Exercise aim
Here is the task for the records below: repeat exactly the lines from the one with "right eye: (854, 414)" to the one with "right knee: (657, 748)", both included, and nothing else.

[Records to process]

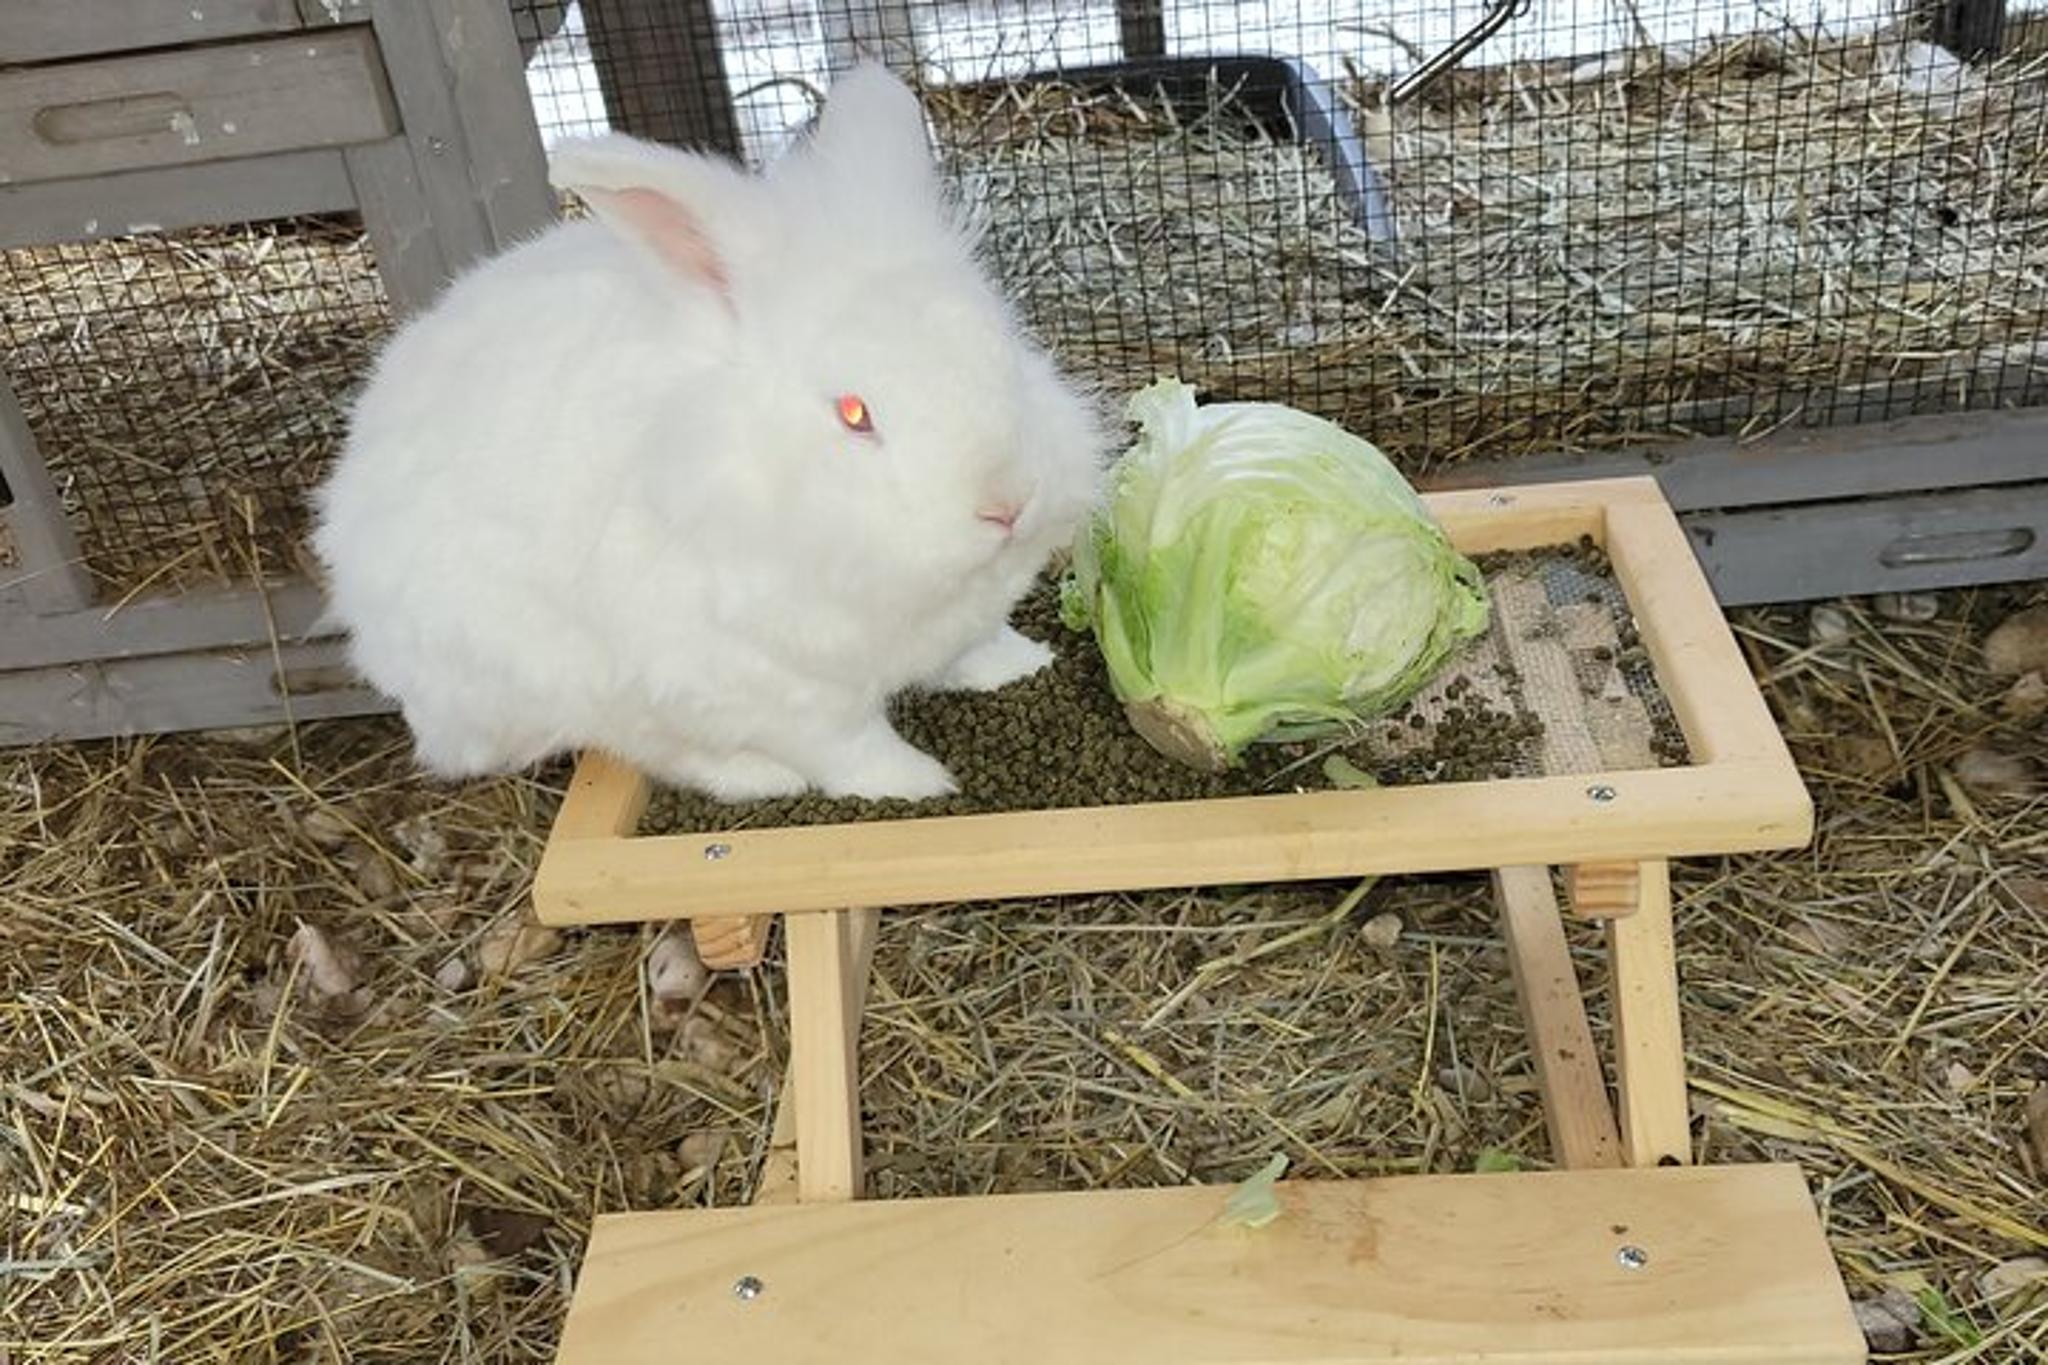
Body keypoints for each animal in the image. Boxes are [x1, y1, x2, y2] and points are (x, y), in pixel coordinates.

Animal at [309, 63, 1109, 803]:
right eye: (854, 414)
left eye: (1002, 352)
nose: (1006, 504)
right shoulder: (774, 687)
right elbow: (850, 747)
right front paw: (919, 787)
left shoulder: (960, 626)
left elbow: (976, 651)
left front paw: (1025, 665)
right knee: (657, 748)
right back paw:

[/Records to process]

Answer to the problem
right eye: (854, 414)
left eye: (1002, 352)
nose: (1006, 504)
right shoulder: (774, 687)
right elbow: (850, 747)
right front paw: (919, 787)
left shoulder: (960, 626)
left elbow: (976, 651)
left front paw: (1025, 665)
right knee: (657, 748)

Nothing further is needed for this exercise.